Hence the motivation to combine the two options previously discussed, to generate convection-permitting ensemble prediction systems (CP-EPSs). These are usually run on limited areas, with boundary and initial conditions provided by the global ensembles.
These models are fairly novel (~10 years) and have been run only in extra-tropical regions by several forecasting and research centres.
Figure 2: SWIFT news
In April 2019, the Met Office, as part of the SWIFT project, ran CP-EPSs for the tropical Africa domain for the first time. These were tested in real time during the forecast testbed hosted by the Kenya Meteorological Department (KMD) in Nairobi between 23rd April and 6 May 2019 (in Figure 2 a group picture of some of the participants).
Scientists and operational forecasters gathered in the same room, working in shifts for 24 hours.
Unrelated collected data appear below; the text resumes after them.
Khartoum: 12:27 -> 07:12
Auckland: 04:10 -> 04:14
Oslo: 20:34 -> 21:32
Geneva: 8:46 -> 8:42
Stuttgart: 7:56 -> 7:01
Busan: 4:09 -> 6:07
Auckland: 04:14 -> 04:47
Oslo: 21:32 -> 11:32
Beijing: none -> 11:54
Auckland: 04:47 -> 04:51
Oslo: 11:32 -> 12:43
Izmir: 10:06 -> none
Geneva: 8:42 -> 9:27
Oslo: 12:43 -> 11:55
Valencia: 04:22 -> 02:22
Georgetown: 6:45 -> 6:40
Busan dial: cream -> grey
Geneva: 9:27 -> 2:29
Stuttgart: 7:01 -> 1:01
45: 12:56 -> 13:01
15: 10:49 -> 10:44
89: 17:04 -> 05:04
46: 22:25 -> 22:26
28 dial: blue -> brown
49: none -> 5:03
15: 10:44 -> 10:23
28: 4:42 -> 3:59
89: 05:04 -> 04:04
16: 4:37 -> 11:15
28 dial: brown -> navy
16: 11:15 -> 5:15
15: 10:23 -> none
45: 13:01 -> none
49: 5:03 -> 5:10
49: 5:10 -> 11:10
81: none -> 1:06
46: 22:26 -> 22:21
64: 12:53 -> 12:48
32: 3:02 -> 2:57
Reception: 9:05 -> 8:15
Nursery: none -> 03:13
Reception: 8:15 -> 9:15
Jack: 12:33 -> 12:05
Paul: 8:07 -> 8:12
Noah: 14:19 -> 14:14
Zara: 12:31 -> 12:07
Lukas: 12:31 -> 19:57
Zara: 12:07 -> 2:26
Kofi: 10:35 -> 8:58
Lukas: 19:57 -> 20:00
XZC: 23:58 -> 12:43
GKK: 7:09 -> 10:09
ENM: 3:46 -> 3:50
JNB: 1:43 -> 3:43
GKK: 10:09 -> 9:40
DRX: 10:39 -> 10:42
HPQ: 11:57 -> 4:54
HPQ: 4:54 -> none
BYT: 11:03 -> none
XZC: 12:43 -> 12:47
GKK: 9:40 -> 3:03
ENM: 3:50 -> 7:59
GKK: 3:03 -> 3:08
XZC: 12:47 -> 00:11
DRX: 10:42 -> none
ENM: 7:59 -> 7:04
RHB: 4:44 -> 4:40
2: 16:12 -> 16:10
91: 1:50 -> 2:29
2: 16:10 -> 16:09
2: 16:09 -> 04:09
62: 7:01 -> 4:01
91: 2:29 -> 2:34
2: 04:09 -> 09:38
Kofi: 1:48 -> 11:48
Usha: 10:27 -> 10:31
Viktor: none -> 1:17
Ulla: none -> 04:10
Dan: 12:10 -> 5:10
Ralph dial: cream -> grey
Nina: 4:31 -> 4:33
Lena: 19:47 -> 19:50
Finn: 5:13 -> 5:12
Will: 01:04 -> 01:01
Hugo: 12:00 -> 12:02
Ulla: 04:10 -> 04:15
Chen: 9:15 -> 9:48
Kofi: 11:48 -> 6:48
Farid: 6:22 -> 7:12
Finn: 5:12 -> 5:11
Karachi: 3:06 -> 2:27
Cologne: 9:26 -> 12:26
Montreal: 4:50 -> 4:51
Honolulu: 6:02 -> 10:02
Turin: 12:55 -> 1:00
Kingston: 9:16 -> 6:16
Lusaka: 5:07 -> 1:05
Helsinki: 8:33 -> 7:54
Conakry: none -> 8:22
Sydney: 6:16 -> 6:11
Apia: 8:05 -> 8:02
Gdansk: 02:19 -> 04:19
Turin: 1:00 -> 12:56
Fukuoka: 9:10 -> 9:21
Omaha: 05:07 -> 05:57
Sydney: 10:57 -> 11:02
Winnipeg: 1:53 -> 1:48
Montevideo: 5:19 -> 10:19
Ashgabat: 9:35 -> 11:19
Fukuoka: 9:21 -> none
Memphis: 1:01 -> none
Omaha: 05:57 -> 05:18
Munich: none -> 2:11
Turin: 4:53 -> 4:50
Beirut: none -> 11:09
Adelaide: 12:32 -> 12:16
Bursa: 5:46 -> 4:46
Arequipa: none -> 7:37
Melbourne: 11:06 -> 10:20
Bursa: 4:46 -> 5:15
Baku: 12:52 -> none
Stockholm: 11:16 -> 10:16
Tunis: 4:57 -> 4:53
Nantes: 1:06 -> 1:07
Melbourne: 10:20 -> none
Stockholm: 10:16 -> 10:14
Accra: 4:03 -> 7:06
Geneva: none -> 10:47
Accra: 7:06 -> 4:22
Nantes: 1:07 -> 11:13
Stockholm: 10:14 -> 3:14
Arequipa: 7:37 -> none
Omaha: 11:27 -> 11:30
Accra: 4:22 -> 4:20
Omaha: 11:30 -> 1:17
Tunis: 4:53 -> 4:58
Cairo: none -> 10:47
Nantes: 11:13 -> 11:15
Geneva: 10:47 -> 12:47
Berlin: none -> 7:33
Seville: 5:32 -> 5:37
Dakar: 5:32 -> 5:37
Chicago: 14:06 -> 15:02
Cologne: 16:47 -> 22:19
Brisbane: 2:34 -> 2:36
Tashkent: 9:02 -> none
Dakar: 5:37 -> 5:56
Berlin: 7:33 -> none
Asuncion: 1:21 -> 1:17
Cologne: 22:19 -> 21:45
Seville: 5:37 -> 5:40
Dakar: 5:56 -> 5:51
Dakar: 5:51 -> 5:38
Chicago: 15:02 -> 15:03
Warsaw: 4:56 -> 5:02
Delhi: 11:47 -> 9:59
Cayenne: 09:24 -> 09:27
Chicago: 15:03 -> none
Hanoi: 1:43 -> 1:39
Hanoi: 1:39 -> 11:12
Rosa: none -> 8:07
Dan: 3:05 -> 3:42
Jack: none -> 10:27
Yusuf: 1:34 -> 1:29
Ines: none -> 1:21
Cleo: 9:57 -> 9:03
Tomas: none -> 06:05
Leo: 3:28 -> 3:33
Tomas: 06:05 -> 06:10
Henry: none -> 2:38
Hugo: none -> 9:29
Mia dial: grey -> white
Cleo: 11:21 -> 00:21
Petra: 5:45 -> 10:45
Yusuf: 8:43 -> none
We were using nowcasting and CP ensembles forecasts to predict convective storms over West and East Africa up to 72 hours ahead. One of the morning tasks was the ‘subjective’ evaluation of these forecasts.
Participating in this real-time experiment allowed me to see the task of verifying CP-EPSs, part of my PhD work as well, from a completely different perspective.
This is because speaking directly with the local forecasters and the users in Kenya helped me shape my activities, making me think in a more user-friendly way.
First of all, it is important to be able to extract the information from the “big data” produced by the CP-EPSs. Then to communicate and verify them.
For example, over Lake Victoria, one piece of forecast information could be the probability of rainfall exceeding a threshold over a certain accumulation period. The shorter this period is, the more useful the information. Another option could be to detect the location and timing of the peak of rainfall.
Figure 3: Convective-scale probabilistic forecast map of rainfall exceeding 10 mm accumulated on 03/05/2019 between 00 and 06 UTC. Courtesy of Stuart Webster.
An appealing graphic, which can be understood by a local forecaster could then be used to communicate this information.
Figure 3 shows the map produced during the testbed of the probabilistic forecast of rainfall accumulation exceeding 10 mm over 6 hours.
Also, a map displaying the location of initiation of a thunderstorm, along with the trajectory paths of its propagation, is another possibility.
The last step, forecast verification, consists of two aspects, as stated by WMO: assessing the technical skill of a forecast (for example by producing the reliability diagram as explained in this blog post by Jochen Broecker) and to ascertain whether the forecasts issued help the user to take decisions. This was stated in other terms also by  in terms of quality and value of the forecasts.
Even computing the forecast skill can be done in a user-oriented way: WMO issued a challenge to find the best way to do that .
In light of this, an important activity carried by the KMD was the collection of feedback of forecasts users.
This feedback will certainly help all of us involved in this project to reach our goals: make a positive impact into the lives of the African people by providing skillful weather forecasts.